Friday, October 20, 2006

Va la Gente Loca, Va Loca!!!

Well, I'm not sure how long it will be before I can talk rationally about this game. It had to be extremely entertaining to a casual viewer. But, since I'm a diehard Cardinals fan, I spend most of my time on the couch next to my brother nervously garbage-mouthing Budweisers and yelling curse words with every walk and EVERY time Juan Encarnacion came to the plate. (Speaking of Encarnacion, I know a lot was made of Oliver Perez being "the worst 7th game starter in NLCS history." But, where does Encarnacion rank as "worst clean-up hitter in NLCS history." That guy is a #7 hitter. He just is. How So Taguchi (a better defender and better contact hitter than Juan or Preston) has not gotten in the lineup is crazy.

Endy Chavez's play may be the best postseason play of all time (narrowly edging Scott Rolen's chuck into the seats in the following inning.) But, Rolen hit a rocket that Chavez had no time to gauge. He had to run full speed and get full extension into the wall and make an extraordinary catch. In response to this play my brother (27 years old, married, has a child) threw his hat across my family room and yelled "Motherfucker!", then preceded to lift his Cardinals hat and pound it into the sofa next to me for three minutes. I, however, was thrown into a coma-like state, and didn't flinch a muscle till that series of commercials were over. You can't have a bigger swing in momentum. The game was over at that play.

But, then it wasn't. Here's why:

The Cards didn't pitch to Delgado. Stay away from this man. There's a reason he has Barry Bonds power, and I think it has something to do with the size of his head. If you walk Delgado, everytime, his defense will eventually give you a run back. We walked him three times before letting our lefty specialist get a huge out on him in the eighth.

Suppan escaped a huge 1-out bases loaded jam, by striking out Valentin. And Chavez, miraculously, didn't get a hit the half-inning after robbing Rolen.

Yadier Molina homered, capping an improbably teriffic NLCS where he apparently decided to stop striking out all the time.



Keep in mind, I watched the Beltran at-bat wrapped up in a blanket, clutching a bottle of Bud and watching the TV through squinted eyes. My brother (again, 27, married, kid) watched lying on my hardwood floor and banging a yellow wiffle ball bat into the ground to get his nerves out. We didn't speak one time as soon as the baserunners got on. Hell, we didn't even make eye-contact. I'm not even sure if that kind of stress can be considered entertainment.

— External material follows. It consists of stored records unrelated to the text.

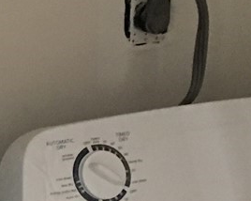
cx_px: -17
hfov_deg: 11.3
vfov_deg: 9.1
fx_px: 1255
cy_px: 177
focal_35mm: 169
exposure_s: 1/4
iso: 100
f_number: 2.2
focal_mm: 4.15
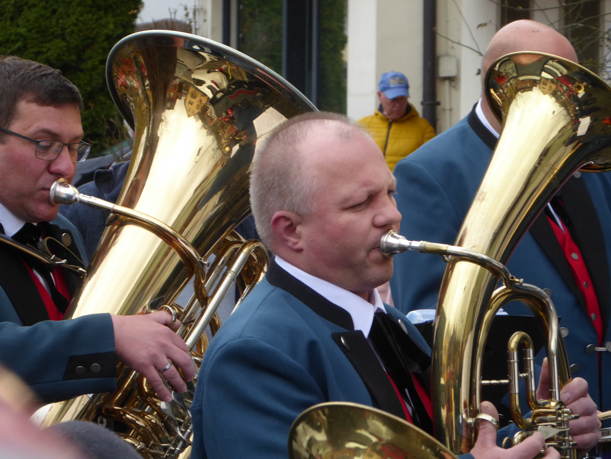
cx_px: 306
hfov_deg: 8.9
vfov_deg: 6.7
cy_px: 230
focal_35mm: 222
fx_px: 3918
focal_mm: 35.8
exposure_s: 1/200
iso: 160
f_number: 5.6
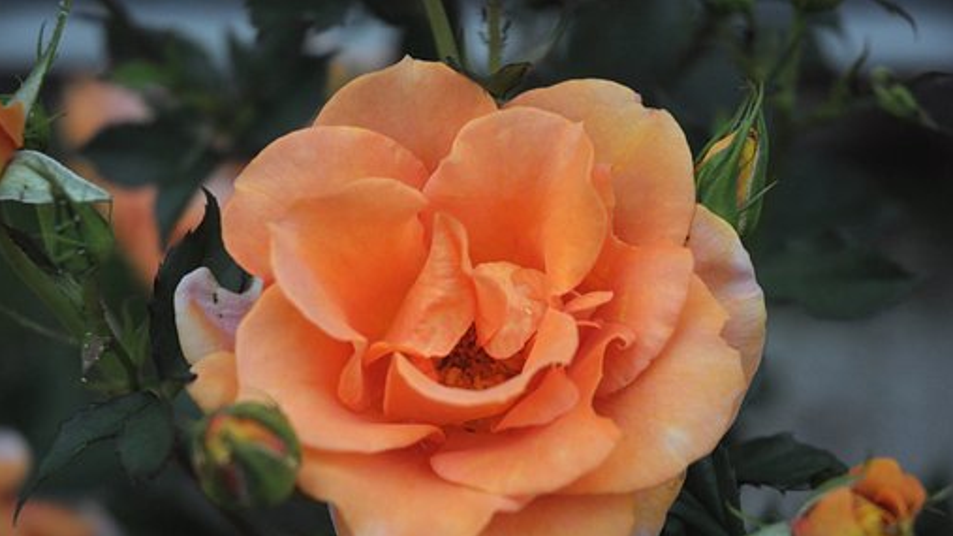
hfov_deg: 19.3
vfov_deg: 10.9
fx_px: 2804
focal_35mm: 111
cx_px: 476
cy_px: 318
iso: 1250
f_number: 4.5
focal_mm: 70
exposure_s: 1/1600
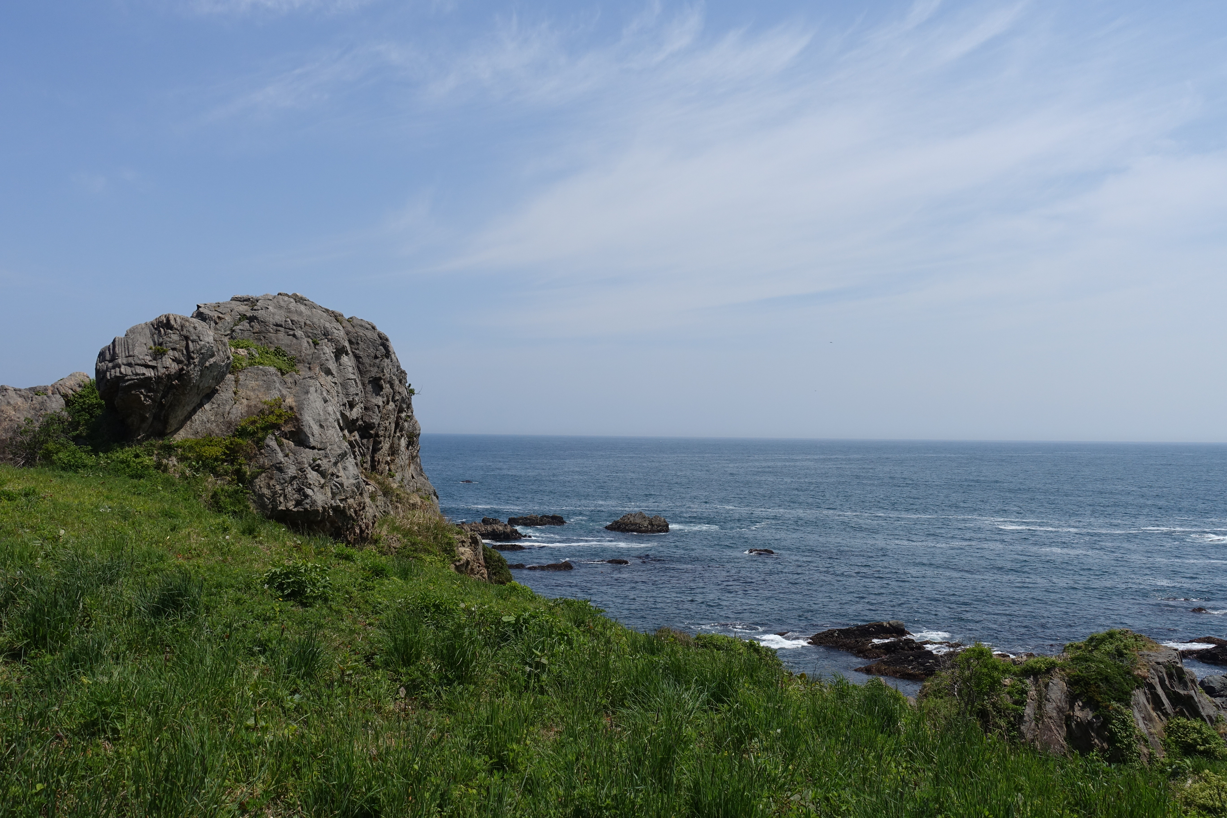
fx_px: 1057
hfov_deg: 60.3
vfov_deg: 42.3
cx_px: 614
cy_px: 409
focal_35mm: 31
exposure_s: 1/125
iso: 125
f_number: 5.6
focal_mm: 11.45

Oh, and if you're scoring at home: I had 6.5 bottles/cans of Budweiser last night. This brings my weekly total to 19.5 beers (Budweiser, Sam Adams Light, and Bell's Amber). I will spare the review of Budweiser. All I can say is it's delicious, and it's a superstitious thing when watching the Cards, but I don't really want to get into it.

Stay tuned for the Cards-Tigers World Series breakdown later in the day.

2 Comments:

At 1:28 AM, Anonymous Anonymous said...

congrats as well. i wish i coulda been there. its really too bad that they schedule game 7 the same night as greys anatomy.

 
At 1:31 PM, Anonymous Anonymous said...

So now we're taking shots at Delgado's head? If you want to talk cheating, did you notice how Weaver was doctoring the ball in game 5 with the greasy side of hus mullet? Buck and McCarver should also just broadcast from the Cardinals dugout. It will make their Pujols/LaRussa handjobs a lot easier.

Nevertheless, I am rooting for the Cardinals. Detroit by no means deserves a baseball championship.